UC Nurses Deliver
Thousand of Protest Cards
to UC President


By John Graham
From UCSF Weekly, April 27, 2000


Registered nurses of the University of California delivered thousands of signed protest cards to the office of UC President David Atkinson last Monday morning, April 24. Their message: "Stop the attack on nurses’ rights. Direct your negotiators to work with UC RNs to improve patient care and labor relations at UC health facilities."
  The accusations and demands stem from University negotiators refusal to reach a fair settlement for the former UCSF Stanford nurses who are returning to the UC system as a result of the failed merger. In many cases these employees have lost benefits, retirement packages and seniority. At the same time, there are negotiations for a new collective bargaining agreement between the University and the UC-California Nurses Association (CNA) taking place. In this case as well, the University has proposed several takeaways which would undermine RNs’ rights on-the-job and their effectiveness as patient advocates. That agreement expires on April 30.

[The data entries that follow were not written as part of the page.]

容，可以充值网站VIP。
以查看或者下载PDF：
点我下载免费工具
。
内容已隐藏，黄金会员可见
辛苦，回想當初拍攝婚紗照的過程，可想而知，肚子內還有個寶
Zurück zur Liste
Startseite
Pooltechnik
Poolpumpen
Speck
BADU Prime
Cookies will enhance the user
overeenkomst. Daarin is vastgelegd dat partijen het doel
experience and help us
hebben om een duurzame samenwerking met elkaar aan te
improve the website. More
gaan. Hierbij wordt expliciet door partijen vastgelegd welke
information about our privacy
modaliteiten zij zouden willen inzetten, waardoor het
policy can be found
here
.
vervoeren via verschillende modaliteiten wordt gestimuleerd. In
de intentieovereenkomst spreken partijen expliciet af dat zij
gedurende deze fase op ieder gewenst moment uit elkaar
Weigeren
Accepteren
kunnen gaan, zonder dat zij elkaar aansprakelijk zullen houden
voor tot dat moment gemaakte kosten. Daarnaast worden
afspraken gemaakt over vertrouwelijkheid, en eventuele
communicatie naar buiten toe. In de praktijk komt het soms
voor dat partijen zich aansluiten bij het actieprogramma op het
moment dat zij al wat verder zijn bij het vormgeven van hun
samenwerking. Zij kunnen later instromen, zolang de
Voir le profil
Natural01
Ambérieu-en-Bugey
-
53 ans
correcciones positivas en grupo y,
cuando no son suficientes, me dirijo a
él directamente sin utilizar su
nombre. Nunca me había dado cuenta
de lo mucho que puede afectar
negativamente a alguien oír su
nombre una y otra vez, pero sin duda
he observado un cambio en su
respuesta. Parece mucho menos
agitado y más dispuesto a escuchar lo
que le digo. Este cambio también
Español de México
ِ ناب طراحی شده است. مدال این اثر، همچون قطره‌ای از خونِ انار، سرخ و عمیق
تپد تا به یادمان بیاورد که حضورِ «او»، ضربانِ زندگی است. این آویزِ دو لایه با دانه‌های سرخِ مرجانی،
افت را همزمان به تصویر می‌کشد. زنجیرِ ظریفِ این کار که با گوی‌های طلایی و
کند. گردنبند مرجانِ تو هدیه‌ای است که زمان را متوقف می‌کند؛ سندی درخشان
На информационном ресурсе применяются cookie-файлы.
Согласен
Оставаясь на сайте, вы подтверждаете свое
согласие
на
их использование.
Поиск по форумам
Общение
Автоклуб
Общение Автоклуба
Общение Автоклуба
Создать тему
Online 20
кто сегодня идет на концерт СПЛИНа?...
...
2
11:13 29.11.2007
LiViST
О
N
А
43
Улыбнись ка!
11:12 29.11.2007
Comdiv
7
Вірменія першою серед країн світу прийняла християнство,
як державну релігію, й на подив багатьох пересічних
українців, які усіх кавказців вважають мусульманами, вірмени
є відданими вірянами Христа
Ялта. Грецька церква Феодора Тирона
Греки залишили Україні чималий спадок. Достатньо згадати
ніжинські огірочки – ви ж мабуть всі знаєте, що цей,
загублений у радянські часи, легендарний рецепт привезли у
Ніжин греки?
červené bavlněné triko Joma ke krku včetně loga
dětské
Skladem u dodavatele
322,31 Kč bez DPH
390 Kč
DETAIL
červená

  "Stop the attack on nurses’ rights. Direct your negotiators to work with UC RNs to improve patient care and labor relations at UC health facilities."
The nurses’ protest cards to Atkinson continue: "Amid a critical nursing shortage throughout California, it is crucial that UC registered nurses have an increased ability to prevent erosions of quality patient care." CNA proposals for pay equity, they note, would "enable the University to recruit and retain excellent registered nurses."
  The cards, representing RNs from UC San Francisco and UC Davis medical centers, as well as the UC Student Health Center at Berkeley, illustrate concerns for the state of contract talks between the University and its more than 7,000 registered nurses and nurse practitioners who are represented by the CNA.
"President Atkinson has said he wants a new, improved relationship with UC nurses," says David Johnson, CNA’s UC division director. "Unfortunately, we’ve seen just the opposite approach in contract talks."
  "Go to the fourth floor of Moffit Hospital, it’s crammed with patients. The closing of Mt. Zion has affected us all. The operating rooms are understaffed. Doctors are fighting amongst themselves."
  Stephanie Isaacson, a nurse in the operating room and a CNA negotiator for the statewide bargaining team-as well as serving with the demerger bargaining team-knows first-hand the effects budget tightening has had at the hospital. "I’ve not seen anything like this in my 26-year career. You have patients sitting in waiting rooms for an entire day . . . Go to the fourth floor of Moffit Hospital, it’s crammed with patients. The closing of Mt. Zion has affected us all. The operating rooms are understaffed. Doctors are fighting amongst themselves." Isaacson observes, "Because of these conditions, nurses are not choosing to work at UC."
  With the bottom line dominating contemporary patient care, and an April 30 deadline looming for a new UC-CNA collective bargaining agreement, the future for health care workers and patients alike is still up in the air. Isaacson sums up the current climate, "You’d think they would be courting nurses in this kind of a situation, not turning them away."